Head to the git website for instructions to install git with your distribution's package manager.

Installing Miniconda for Linux

Head to the Anaconda website for instructions to download and run a Miniconda installer.

After installing git and miniconda, close any terminal windows you have open and continue to STEP 2.

Linux server users

If you would like to run Snakespeare on a work or lab server, check with your supervisor or sysadmin to see if git and conda are installed already. If so, continue to STEP 2.

Otherwise, if you need to install software (and have permission to do so), follow the instructions below.

Installing Miniconda on a Linux Server

To install miniconda from the command line:

wget https://repo.continuum.io/miniconda/Miniconda3-latest-Linux-x86_64.sh
bash Miniconda3-latest-Linux-x86_64.sh

The installer will ask you some questions to complete installation. Review and accept the license, accept or change home location, and answer yes to placing it in your path.

To finish configuring miniconda:

source $HOME/.bashrc

Note: If your home folder is not writable on your server, conda will crash. If you experience this issue, run these commands to tell conda to store the environment in the current folder.

conda config --add envs_dirs ./.conda/envs
conda config --add pkgs_dirs ./.conda/pkgs

Installing Git on a Linux Server

To install git:

conda install git

STEP 2: Clone the repository

Open a new terminal window and navigate to where you want to download Snakespeare.

If you are not sure, I recommend you copy and paste these commands to make a new directory called GitHub_repos, then "change directory" into the folder:

mkdir GitHub_repos
cd GitHub_repos

Copy and paste these commands to clone this repository and then "change directory" into the folder.

git clone https://github.com/lisakmalins/Snakespeare.git
cd Snakespeare

STEP 3: Build and activate the conda environment

When you build the conda environment, Conda obtains all the software listed in environment.yaml.
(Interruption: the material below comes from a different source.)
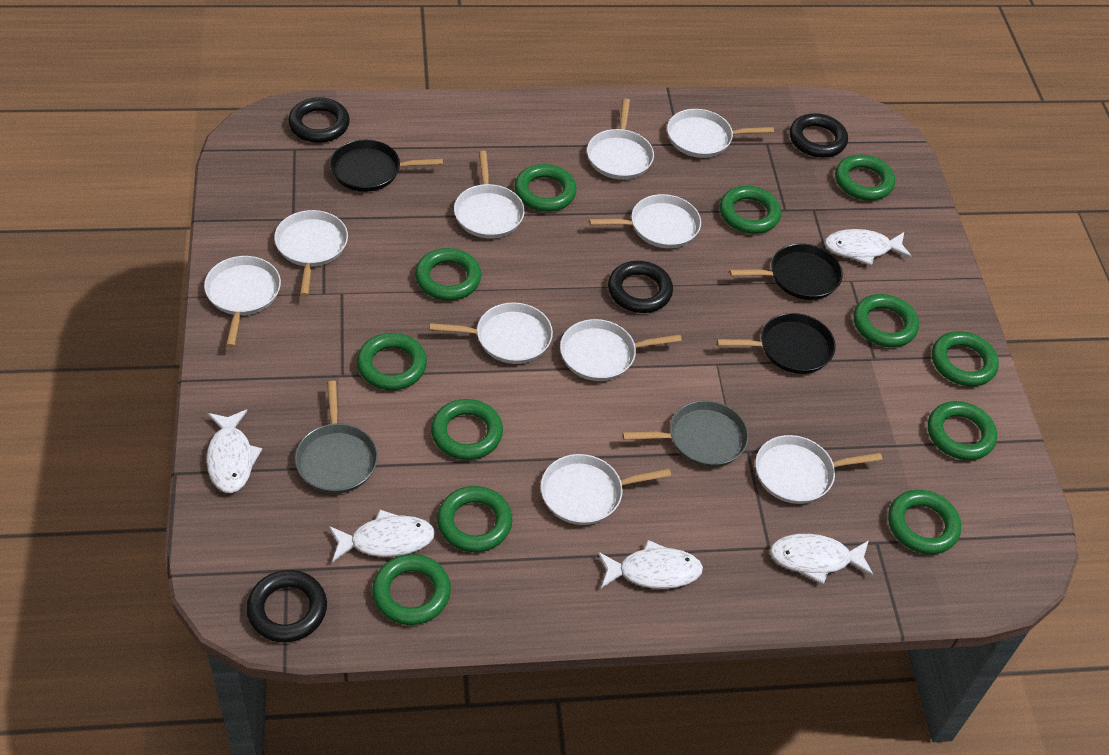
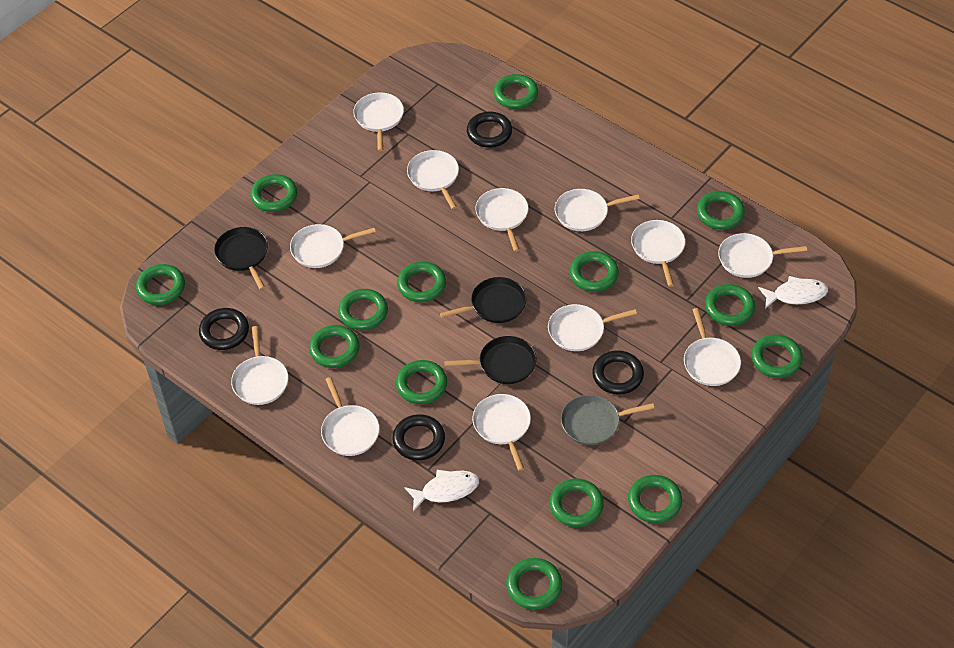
green ring: [357,333,427,390] [372,554,451,625] [415,248,481,301] [431,399,503,460] [437,486,513,552] [515,164,577,212] [720,186,781,234] [835,154,895,201] [854,294,919,347] [888,490,961,554] [928,401,997,460] [932,331,999,386] = 12 -> [136,264,185,305] [250,174,297,212] [309,325,360,368] [338,289,388,330] [396,360,447,404] [397,261,446,302] [494,74,538,109] [506,558,563,610] [549,478,604,527] [570,251,619,292] [628,475,682,523] [697,191,745,230] [705,284,755,326] [751,334,803,378] = 14
grey pan: [295,381,378,493] [622,400,749,467] = 2 -> [561,395,655,445] = 1
white fish: [206,410,262,493] [329,510,435,562] [598,540,703,589] [770,534,874,584] [824,229,912,266] = 5 -> [404,470,479,512] [758,276,828,309] = 2
white pan: [204,256,281,347] [274,210,348,296] [430,303,553,364] [454,151,525,238] [541,454,671,525] [560,319,682,381] [587,98,654,180] [589,194,701,248] [667,109,774,158] [755,435,882,504] = 10 -> [231,326,288,405] [290,224,376,268] [321,377,380,456] [353,93,404,151] [407,150,459,210] [472,394,531,471] [475,188,528,252] [548,304,637,351] [555,189,640,231] [631,220,685,287] [684,308,741,386] [718,233,807,278] = 12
You only need to do this step once.

conda env create -f environment.yaml

Finally, you will need to activate the environment. The environment is named "snakespeare," and the software will only be accessible while the environment is active.

conda activate snakespeare

Note: for older versions of Anaconda, you may need to use the command source activate snakespeare instead.

When you want to deactivate the environment later, you can do so with the command conda deactivate.

STEP 4: Run Snakespeare

Run the snakemake workflow like this:

snakemake

That's it! The workflow should finish within a few seconds. The output plot showing all dialogue statistics will appear in the folder Snakespeare/data/plots/.